> _What you should do_
Each line of the listing where "lettered" appears should be reported.

> _Data records_
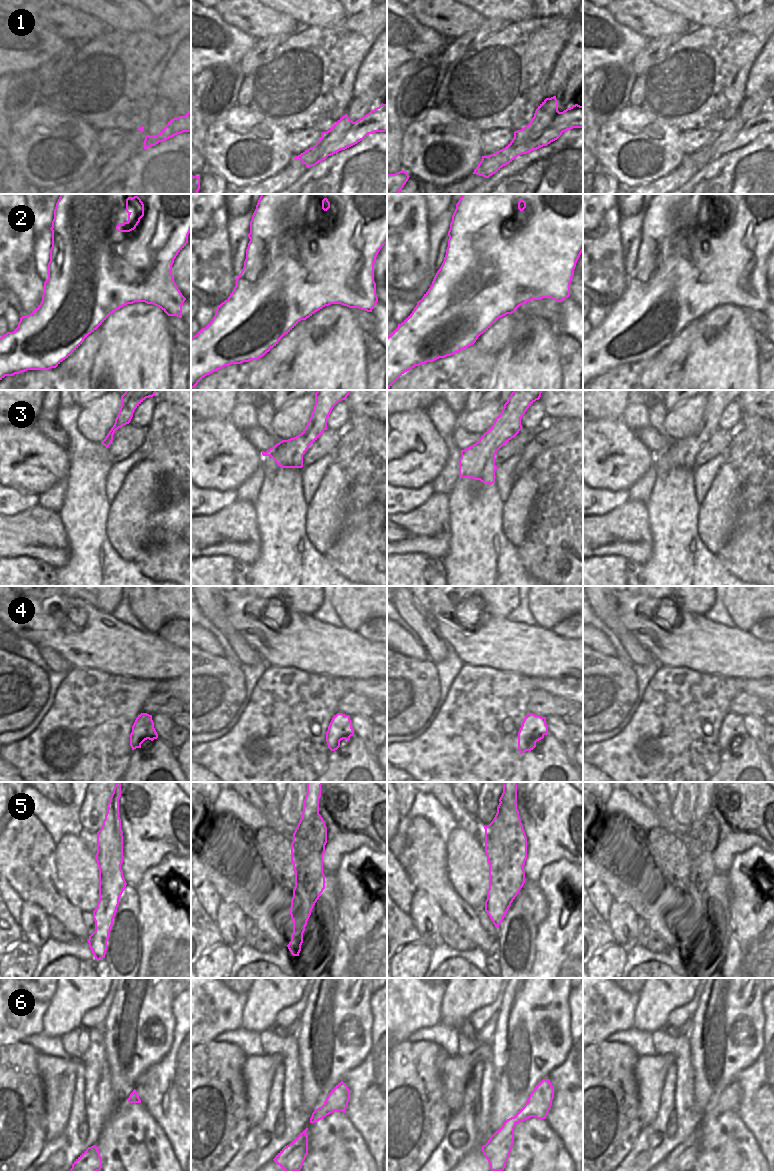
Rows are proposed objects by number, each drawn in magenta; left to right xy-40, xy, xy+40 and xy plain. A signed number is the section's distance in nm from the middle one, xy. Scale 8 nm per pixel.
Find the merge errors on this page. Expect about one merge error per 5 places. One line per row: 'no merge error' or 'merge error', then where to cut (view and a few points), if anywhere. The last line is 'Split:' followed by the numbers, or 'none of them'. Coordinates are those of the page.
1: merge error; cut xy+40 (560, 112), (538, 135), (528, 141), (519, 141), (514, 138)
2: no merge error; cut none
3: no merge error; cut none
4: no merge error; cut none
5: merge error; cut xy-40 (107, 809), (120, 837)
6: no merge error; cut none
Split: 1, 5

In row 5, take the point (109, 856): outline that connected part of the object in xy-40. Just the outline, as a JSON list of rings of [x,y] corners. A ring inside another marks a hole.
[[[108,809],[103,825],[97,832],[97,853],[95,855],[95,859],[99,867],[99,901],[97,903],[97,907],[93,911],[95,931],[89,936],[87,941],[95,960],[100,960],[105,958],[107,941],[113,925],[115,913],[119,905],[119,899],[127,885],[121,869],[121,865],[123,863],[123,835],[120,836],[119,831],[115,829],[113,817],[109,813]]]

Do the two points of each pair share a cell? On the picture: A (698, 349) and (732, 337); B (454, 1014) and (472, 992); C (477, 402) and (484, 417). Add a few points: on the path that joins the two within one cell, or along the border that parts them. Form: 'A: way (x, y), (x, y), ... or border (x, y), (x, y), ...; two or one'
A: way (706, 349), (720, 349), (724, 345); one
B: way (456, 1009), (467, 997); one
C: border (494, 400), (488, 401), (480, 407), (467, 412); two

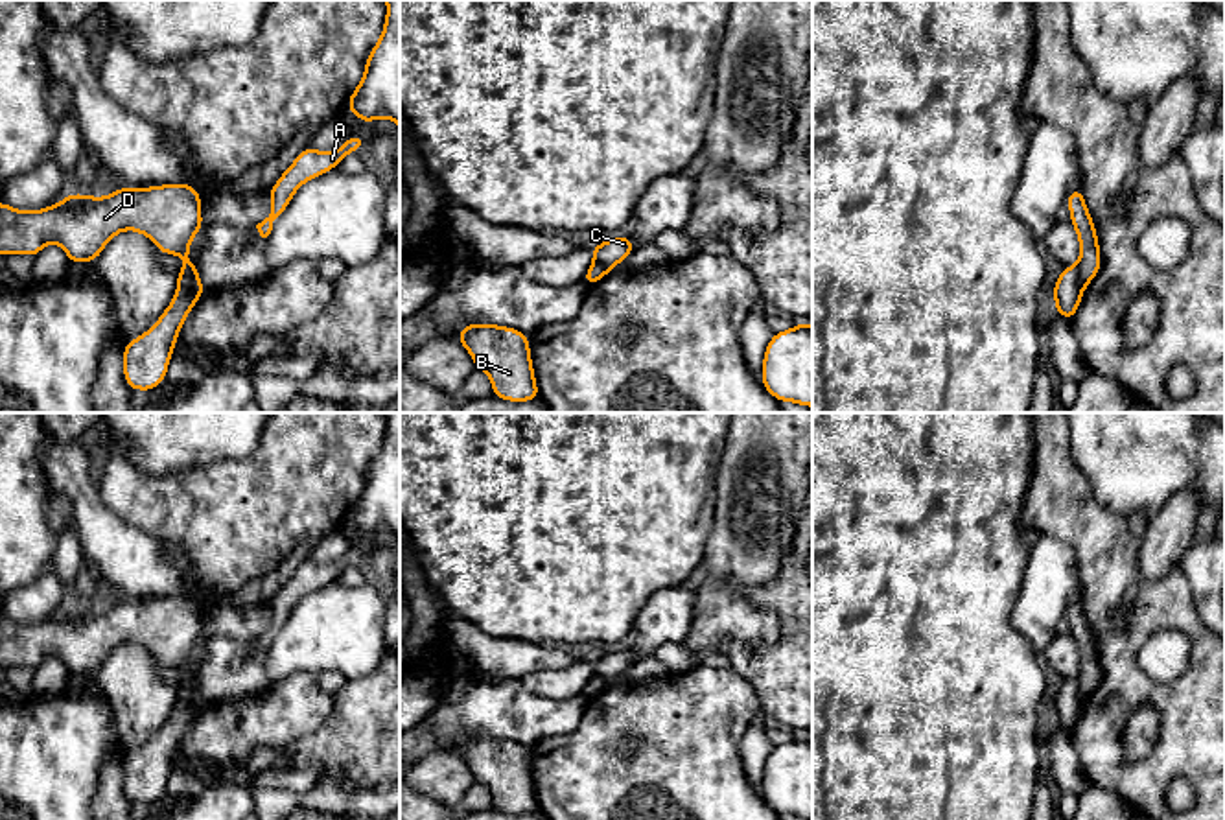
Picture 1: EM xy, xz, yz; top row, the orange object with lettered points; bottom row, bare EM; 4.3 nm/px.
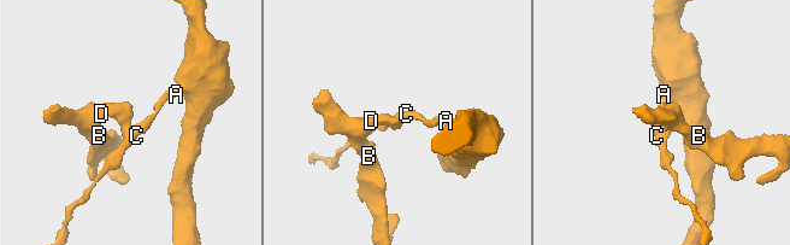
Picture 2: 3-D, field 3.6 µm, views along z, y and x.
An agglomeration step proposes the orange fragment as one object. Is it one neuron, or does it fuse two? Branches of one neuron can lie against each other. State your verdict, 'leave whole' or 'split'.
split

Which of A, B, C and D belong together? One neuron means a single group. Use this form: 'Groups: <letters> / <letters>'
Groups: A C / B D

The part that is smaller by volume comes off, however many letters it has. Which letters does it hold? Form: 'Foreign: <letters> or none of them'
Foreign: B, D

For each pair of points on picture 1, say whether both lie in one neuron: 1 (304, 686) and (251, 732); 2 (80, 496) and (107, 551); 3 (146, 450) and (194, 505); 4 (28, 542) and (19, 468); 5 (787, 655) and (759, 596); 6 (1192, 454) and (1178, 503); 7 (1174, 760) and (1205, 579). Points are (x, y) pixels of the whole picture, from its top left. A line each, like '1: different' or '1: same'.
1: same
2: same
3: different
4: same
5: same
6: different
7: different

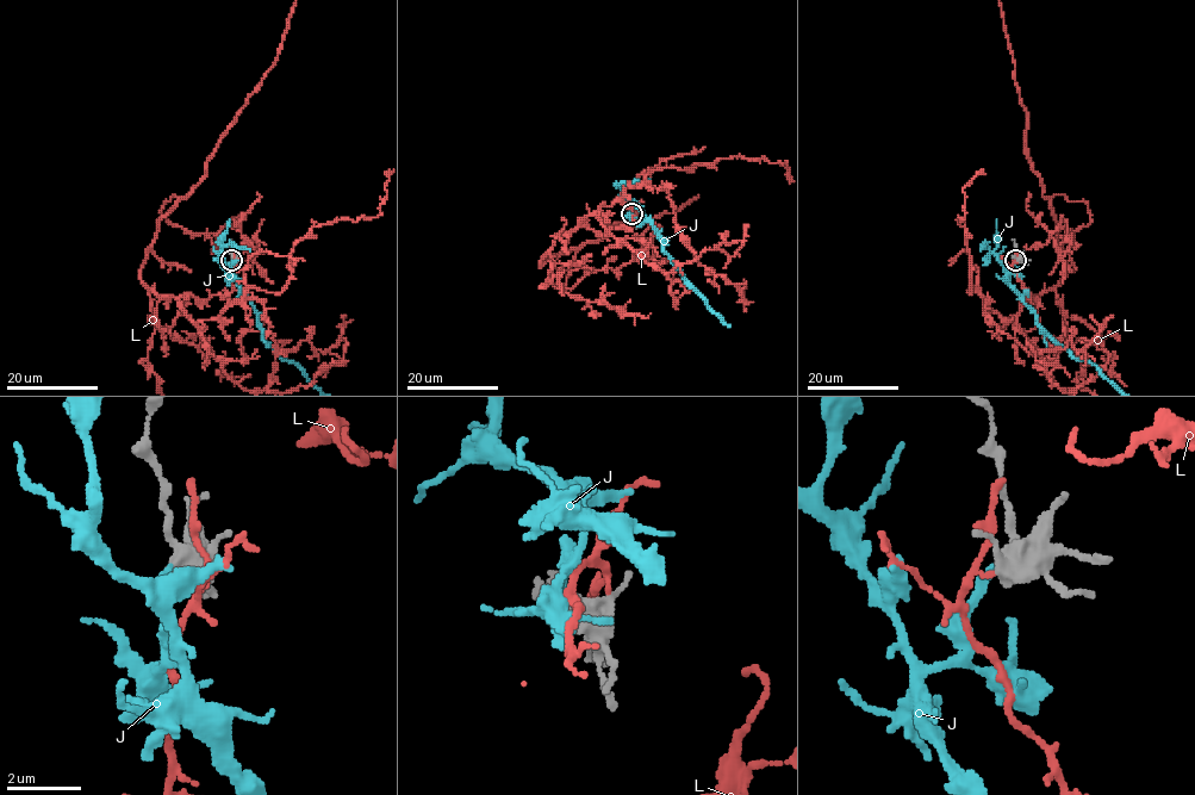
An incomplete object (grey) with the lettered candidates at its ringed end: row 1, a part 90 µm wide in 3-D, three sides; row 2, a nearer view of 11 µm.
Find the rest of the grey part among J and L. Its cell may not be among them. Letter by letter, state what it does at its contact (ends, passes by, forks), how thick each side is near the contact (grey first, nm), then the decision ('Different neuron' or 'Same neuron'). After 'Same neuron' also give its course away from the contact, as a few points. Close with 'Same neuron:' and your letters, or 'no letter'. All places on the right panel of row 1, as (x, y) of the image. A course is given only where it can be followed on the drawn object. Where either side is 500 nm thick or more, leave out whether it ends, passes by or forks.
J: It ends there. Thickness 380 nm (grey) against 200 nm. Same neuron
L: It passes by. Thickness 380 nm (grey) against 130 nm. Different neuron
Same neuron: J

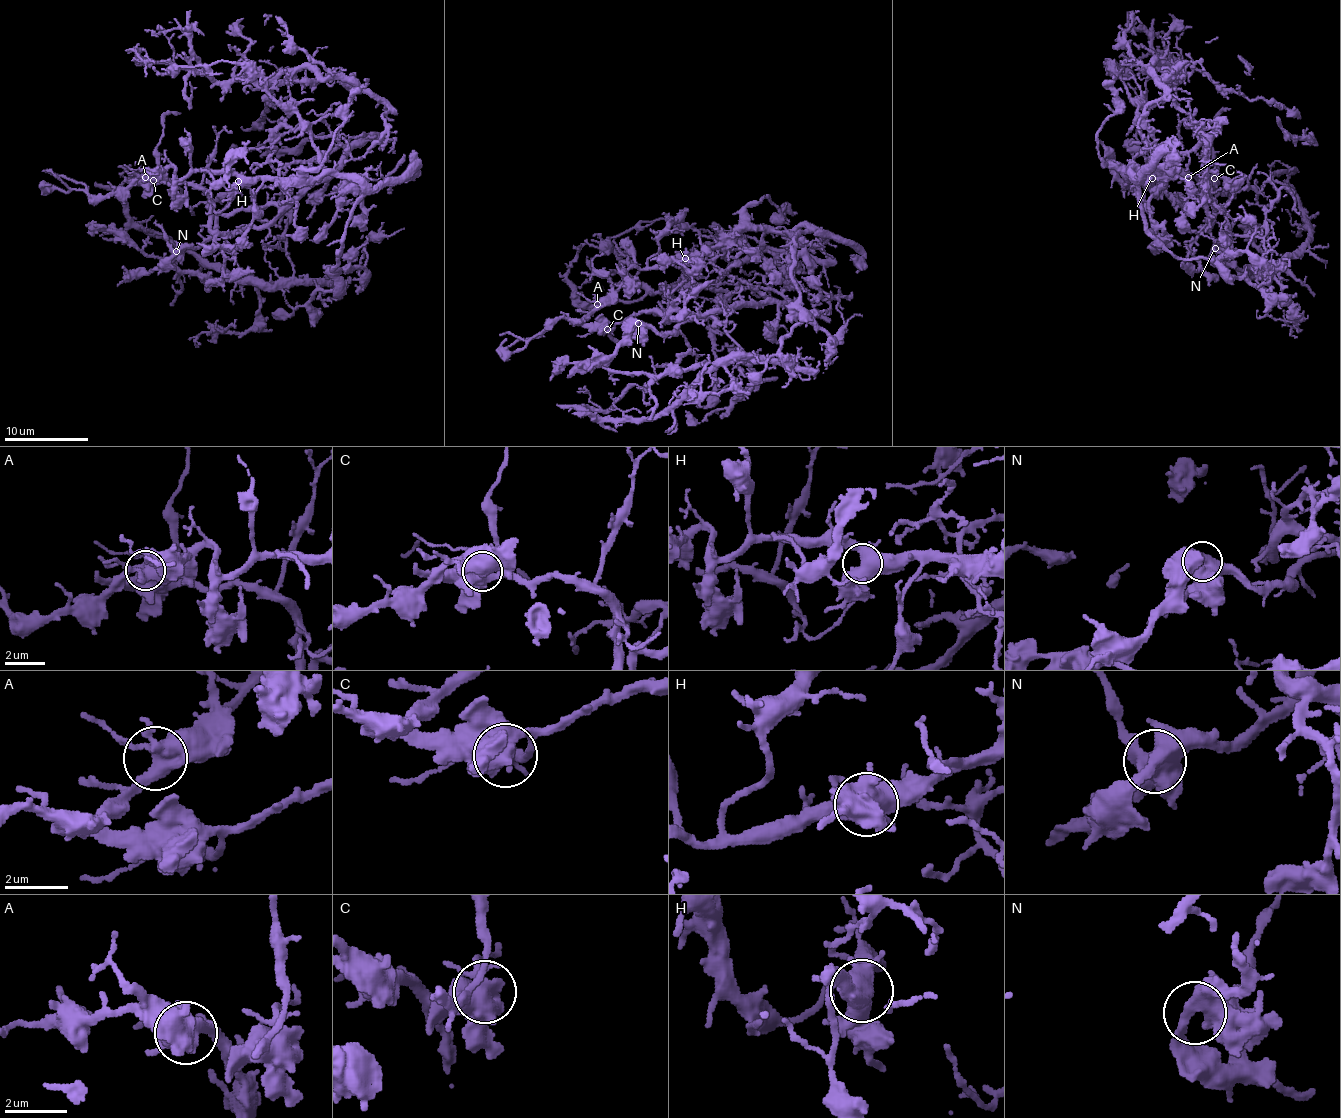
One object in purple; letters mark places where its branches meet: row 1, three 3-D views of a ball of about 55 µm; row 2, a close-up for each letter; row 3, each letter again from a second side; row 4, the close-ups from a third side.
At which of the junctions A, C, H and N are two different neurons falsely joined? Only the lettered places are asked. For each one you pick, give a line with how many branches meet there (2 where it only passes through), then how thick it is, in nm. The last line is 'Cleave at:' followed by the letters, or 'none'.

> _Solution_
Picture 1: EM xy, xz, yz; top row, the orange object with lettered points; bottom row, bare EM; 4.3 nm/px.
An incomplete object (grey) with the lettered candidates at its ringed end: row 1, a part 90 µm wide in 3-D, three sides; row 2, a nearer view of 11 µm.
At which of the junctions A, C, H and N are two different neurons falsely joined? Only the lettered places are asked. For each one you pick, give a line with how many branches meet there (2 where it only passes through), then how thick it is, in nm. The last line is 'Cleave at:' followed by the letters, or 'none'.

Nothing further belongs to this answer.